Use a VLM to identify referents from a prompt using bounding boxes. For instance:

Input:

Select the crop tool

Model output:

<ref>crop tool</ref><box><130><647><190><707></box>

The model is trained on 138 million object detection samples. They hit ~13-16 boxes per second on a single H100 using Qwen2.5-VL-3B as the backbone model.

Parallel Box Decoding

Perhaps the most important contribution of this paper is “parallel box decoding,” where you generate an entire box in a single step.

Using approaches like adding coordinate tokens (e.g. Kosmos-2.5, where every coordinate like <130> is a unique token, along with tokens like <box> and <ref>) you get a pretty compact representation for the object:

[1:<ref>][2:crop][3: tool][4:</ref>][5:<box>][6:<130>]...

In total, you would get 10 tokens for this generation, meaning 10 forward passes.

Instead, we can generate the entire box in parallel, meaning we can reduce this to two steps:

[1:<ref>crop tool</ref>][2:<box><130><647><190><707></box>]

So the first step determines the box referent and the second step determines the box coordinates.

They enable this by converting all of their data into 6-token blocks during training.

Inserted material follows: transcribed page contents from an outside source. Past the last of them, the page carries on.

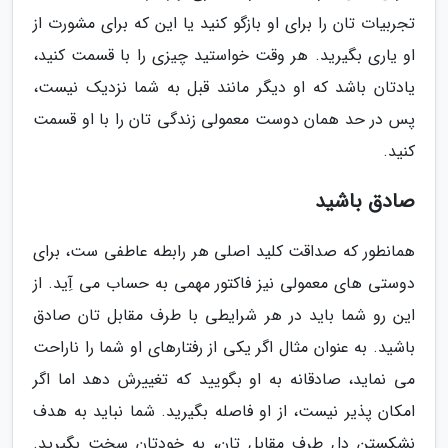
تجربیات تان را برای او بازگو کنید یا این که برای مشورت از
او یاری بگیرید. هر وقت خواستید چیزی را با قسمت کنید،
یادتان باشد که او دیگر مانند قبل به شما نزدیک نیست،
پس در حد همان دوست معمولی زندگی تان را با او قسمت
کنید.
صادق باشید
همانطور که صداقت کلید اصلی هر رابطه عاطفی ست، برای
دوستی های معمولی نیز فاکتور مهمی به حساب می آِید. از
این رو شما باید در هر شرایطی با طرف مقابل تان صادق
باشید. به عنوان مثال اگر یکی از رفتارهای او شما را ناراحت
می نماید، صادقانه به او بگویید که تغییرش دهد اما اگر
امکان پذیر نیست، از او فاصله بگیرید. شما نباید به هدف
نشکستن دل طرف مقابل تان، به خودتان سخت بگیرید.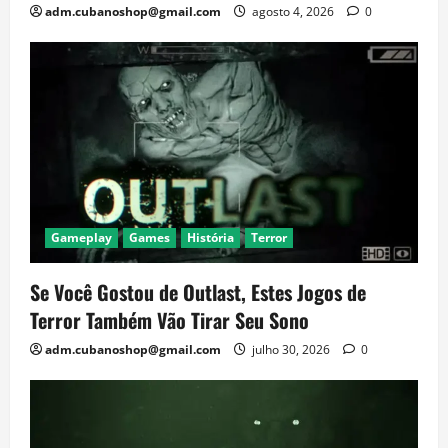
adm.cubanoshop@gmail.com
agosto 4, 2026
0
Gameplay
Games
História
Terror
Se Você Gostou de Outlast, Estes Jogos de
Terror Também Vão Tirar Seu Sono
adm.cubanoshop@gmail.com
julho 30, 2026
0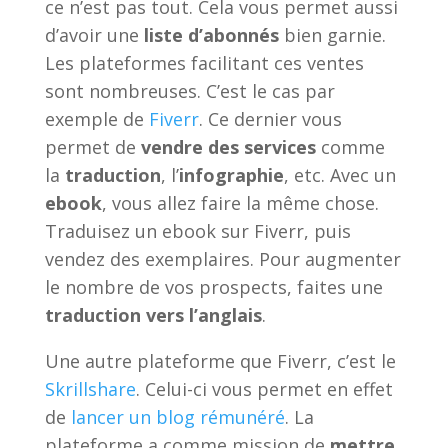
ce n’est pas tout. Cela vous permet aussi
d’avoir une
liste d’abonnés
bien garnie.
Les plateformes facilitant ces ventes
sont nombreuses. C’est le cas par
exemple de
Fiverr
. Ce dernier vous
permet de
vendre des services
comme
la
traduction
, l’
infographie
, etc. Avec un
ebook
, vous allez faire la même chose.
Traduisez un ebook sur Fiverr, puis
vendez des exemplaires. Pour augmenter
le nombre de vos prospects, faites une
traduction vers l’anglais
.
Une autre plateforme que Fiverr, c’est le
Skrillshare
. Celui-ci vous permet en effet
de
lancer un blog rémunéré
. La
plateforme a comme mission de
mettre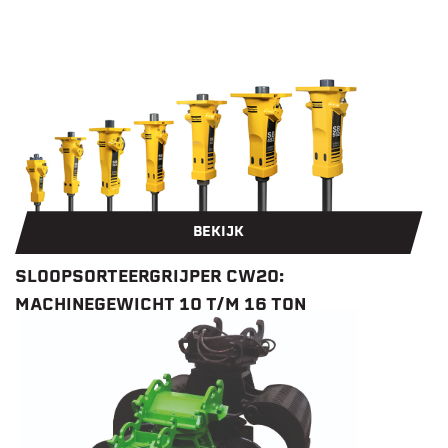
BEKIJK
SLOOPSORTEERGRIJPER CW20:
MACHINEGEWICHT 10 T/M 16 TON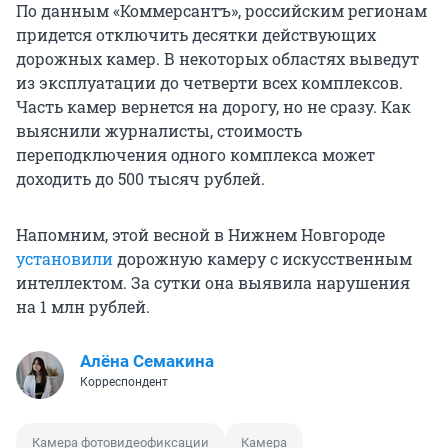
По данным «Коммерсантъ», российским регионам
придется отключить десятки действующих
дорожных камер. В некоторых областях выведут
из эксплуатации до четверти всех комплексов.
Часть камер вернется на дорогу, но не сразу. Как
выяснили журналисты, стоимость
переподключения одного комплекса может
доходить до 500 тысяч рублей.
Напомним, этой весной в Нижнем Новгороде
установили
дорожную камеру с искусственным
интеллектом. За сутки она выявила нарушения
на 1 млн рублей.
Алёна Семакина
Корреспондент
Камера фотовидеофиксации
Камера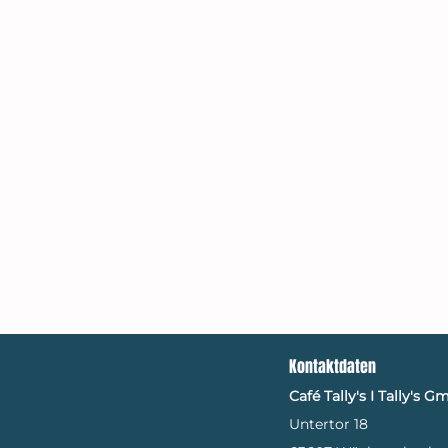
Kontaktdaten
​Café Tally's I
Tally's G
Untertor 18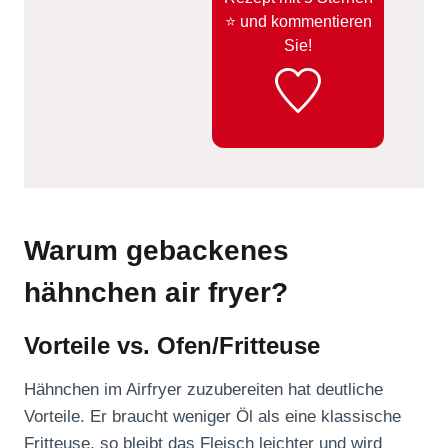
⭐️ und kommentieren
Sie!
Warum gebackenes
hähnchen air fryer?
Vorteile vs. Ofen/Fritteuse
Hähnchen im Airfryer zuzubereiten hat deutliche
Vorteile. Er braucht weniger Öl als eine klassische
Fritteuse, so bleibt das Fleisch leichter und wird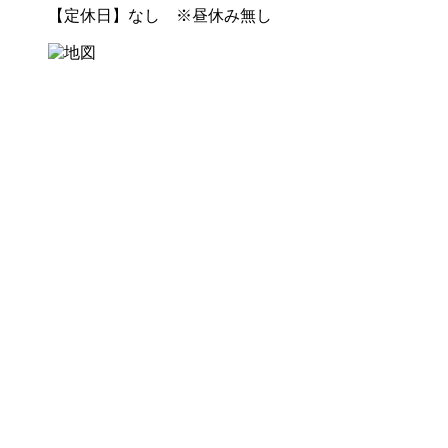
【定休日】なし ※昼休み無し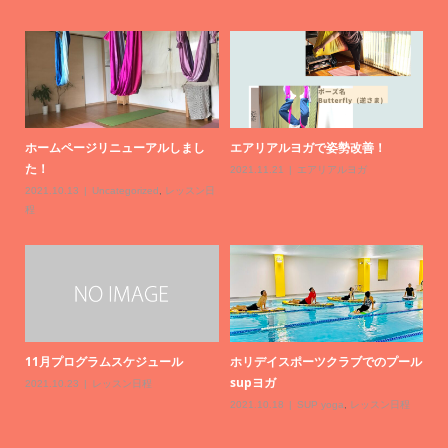
ホームページリニューアルしまし
エアリアルヨガで姿勢改善！
た！
2021.11.21
エアリアルヨガ
20
2021.10.13
Uncategorized
,
レッスン日
程
通
11月プログラムスケジュール
ホリデイスポーツクラブでのプール
20
supヨガ
2021.10.23
レッスン日程
2021.10.18
SUP yoga
,
レッスン日程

This looks like:

tok:  0        1        2        3        4        5
[0:   <ref>    crop     tool     </ref>   [null]   [null]]
[1:   <box>    <130>    <647>    <190>    <707>    </box>]
[2:   <ref>    face     in       image    to       crop  ]
[3:   </ref>   [null]   [null]   [null]   [null]   [null]]
[4:   <box>    None     </box>   [null]   [null]   [null]]
[5:   <im_end> [null]   [null]   [null]   [null]   [null]]

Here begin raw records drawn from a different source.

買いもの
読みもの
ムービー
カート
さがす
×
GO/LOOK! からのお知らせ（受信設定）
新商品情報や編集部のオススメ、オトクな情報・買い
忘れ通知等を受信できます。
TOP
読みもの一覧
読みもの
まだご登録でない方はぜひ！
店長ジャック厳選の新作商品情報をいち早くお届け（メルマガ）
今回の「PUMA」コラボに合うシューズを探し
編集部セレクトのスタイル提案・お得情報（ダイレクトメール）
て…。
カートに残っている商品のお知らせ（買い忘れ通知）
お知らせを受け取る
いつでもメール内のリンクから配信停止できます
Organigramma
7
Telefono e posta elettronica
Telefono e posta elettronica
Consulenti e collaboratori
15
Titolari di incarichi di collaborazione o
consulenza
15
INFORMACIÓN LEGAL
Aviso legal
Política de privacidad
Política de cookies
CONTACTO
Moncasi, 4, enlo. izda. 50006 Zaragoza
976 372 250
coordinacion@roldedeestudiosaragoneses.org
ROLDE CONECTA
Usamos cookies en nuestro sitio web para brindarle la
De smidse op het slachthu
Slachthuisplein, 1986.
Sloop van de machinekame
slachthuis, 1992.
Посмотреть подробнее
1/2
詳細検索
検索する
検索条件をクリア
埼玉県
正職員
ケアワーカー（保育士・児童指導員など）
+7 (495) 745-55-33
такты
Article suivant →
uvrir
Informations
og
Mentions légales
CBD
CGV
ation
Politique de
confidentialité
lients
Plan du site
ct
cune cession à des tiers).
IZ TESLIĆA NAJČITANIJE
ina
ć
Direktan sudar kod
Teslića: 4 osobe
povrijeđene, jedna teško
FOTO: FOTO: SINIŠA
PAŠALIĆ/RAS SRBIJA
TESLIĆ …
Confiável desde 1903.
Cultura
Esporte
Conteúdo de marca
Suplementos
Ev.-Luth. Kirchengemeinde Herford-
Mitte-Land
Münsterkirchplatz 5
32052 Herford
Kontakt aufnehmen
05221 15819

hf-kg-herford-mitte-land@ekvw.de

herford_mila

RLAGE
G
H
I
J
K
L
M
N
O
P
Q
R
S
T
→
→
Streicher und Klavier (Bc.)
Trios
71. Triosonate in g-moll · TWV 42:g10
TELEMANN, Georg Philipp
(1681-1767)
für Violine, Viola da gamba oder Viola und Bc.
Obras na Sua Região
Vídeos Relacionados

Note the inserted [null] tokens, which ensure that the MTP head is predicting a consistent number of tokens at each time step. So they can chunk variable-length inputs into fixed-length chunks.

Hybrid Mode

Super interesting: the parallel decoding step can be unreliable (e.g., if your label is more than 4 tokens, perhaps, and the model screws up). Then the MTP head will be forced to predict cross-box tokens, which it’s not trained to do. To account for this, they build a “hybrid mode” as a sort of pressure relief valve, which lets the model fall back to the slow, full autoregressive prediction task for as little as a single block.

Model and Training Details

The core model is based on Qwen2.5 with Moon-ViT. The multitoken blocks have bidirectional attention.

Block Representation

Normalize the token coordinates to [0, 1000]
Boxes are represented by upper-left and lower-right coordinates
Group boxes under the same label (only predict the <ref> block once)
Convert to a sequence of blocks

They also have 4 block types:

Semantic Block: indicates the type: <ref> crop tool </ref> [null] [null], splitting across blocks for long labels
Box Block: indicates the box itself: <box> <130> <647> <190> <707> </box>
Negative Block: indicates the absence of an object <box> None </box> [null] [null] [null]
End Block: indicates the end of generation <im_end> [null] [null] [null] [null] [null]

Dataset

12M unique images with 138M natural language queries, totaling 785M bounding boxes. They combine several open source datasets like Flickr30k Entities, gRefCOCO, RefCOCO, etc.

N.B. Tagging this as vlm-ocr because it’s a VLM that can do OCR, but it’s not really an OCR model.